[Saved entries]
◆ ◆ ◆ ◆

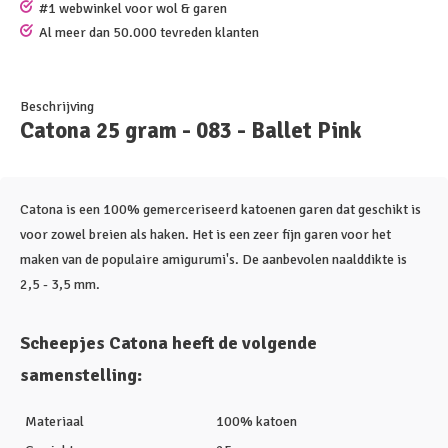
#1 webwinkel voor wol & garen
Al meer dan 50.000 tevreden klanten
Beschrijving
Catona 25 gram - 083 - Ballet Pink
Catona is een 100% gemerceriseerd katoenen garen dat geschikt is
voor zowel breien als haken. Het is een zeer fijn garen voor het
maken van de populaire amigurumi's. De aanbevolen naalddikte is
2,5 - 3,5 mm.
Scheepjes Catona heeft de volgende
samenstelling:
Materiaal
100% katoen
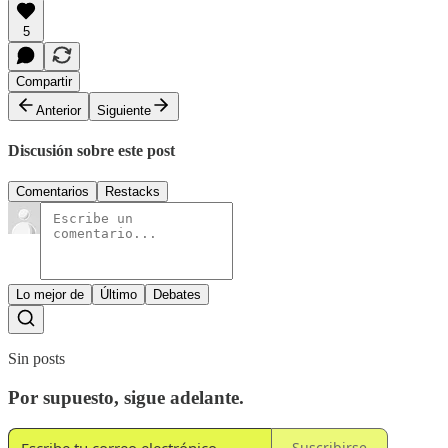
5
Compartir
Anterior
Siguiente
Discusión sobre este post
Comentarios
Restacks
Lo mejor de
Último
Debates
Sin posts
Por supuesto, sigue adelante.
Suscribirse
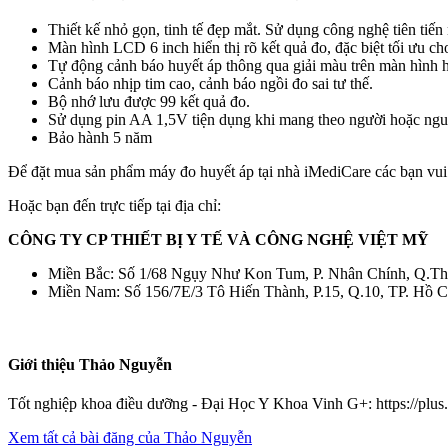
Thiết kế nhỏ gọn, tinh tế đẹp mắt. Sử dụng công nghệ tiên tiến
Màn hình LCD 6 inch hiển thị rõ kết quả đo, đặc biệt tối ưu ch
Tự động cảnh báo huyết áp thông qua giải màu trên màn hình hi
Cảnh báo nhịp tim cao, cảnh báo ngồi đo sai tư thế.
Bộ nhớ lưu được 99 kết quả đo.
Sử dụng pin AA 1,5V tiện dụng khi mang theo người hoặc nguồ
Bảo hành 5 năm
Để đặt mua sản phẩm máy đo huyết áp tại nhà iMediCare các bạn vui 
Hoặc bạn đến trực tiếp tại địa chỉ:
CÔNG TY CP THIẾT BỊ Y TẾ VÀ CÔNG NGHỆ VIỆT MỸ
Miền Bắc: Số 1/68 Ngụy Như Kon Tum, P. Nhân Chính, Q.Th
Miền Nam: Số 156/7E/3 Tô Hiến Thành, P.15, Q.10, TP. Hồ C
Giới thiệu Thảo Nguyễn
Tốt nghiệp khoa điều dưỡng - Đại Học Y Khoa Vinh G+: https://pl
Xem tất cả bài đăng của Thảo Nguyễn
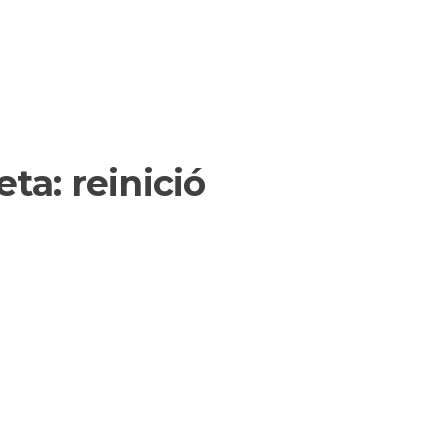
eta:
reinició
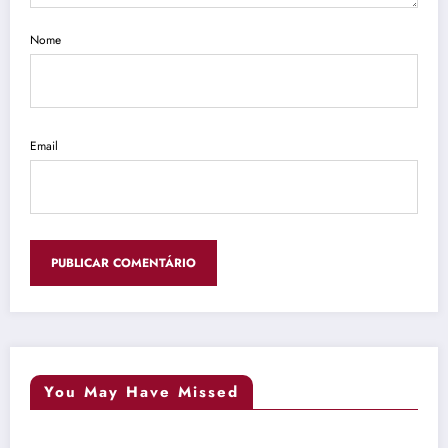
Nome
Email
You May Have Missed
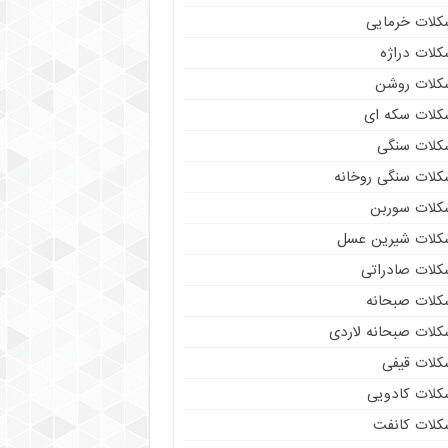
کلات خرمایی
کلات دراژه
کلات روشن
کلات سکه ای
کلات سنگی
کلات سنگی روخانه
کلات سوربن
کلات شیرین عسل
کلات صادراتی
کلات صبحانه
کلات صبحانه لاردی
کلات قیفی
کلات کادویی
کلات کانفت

◆ ◆ ◆ ◆

▸ Exercise brief
Set down only the lines from the one with "Giới thiệu Thảo Nguyễn" through the end of the entries, exactly as they appear, leaving out each picture.

▸ Exercise output
Giới thiệu Thảo Nguyễn
Tốt nghiệp khoa điều dưỡng - Đại Học Y Khoa Vinh G+: https://pl
Xem tất cả bài đăng của Thảo Nguyễn
eta:
reinició
Nome
Email
You May Have Missed
کلات خرمایی
کلات دراژه
کلات روشن
کلات سکه ای
کلات سنگی
کلات سنگی روخانه
کلات سوربن
کلات شیرین عسل
کلات صادراتی
کلات صبحانه
کلات صبحانه لاردی
کلات قیفی
کلات کادویی
کلات کانفت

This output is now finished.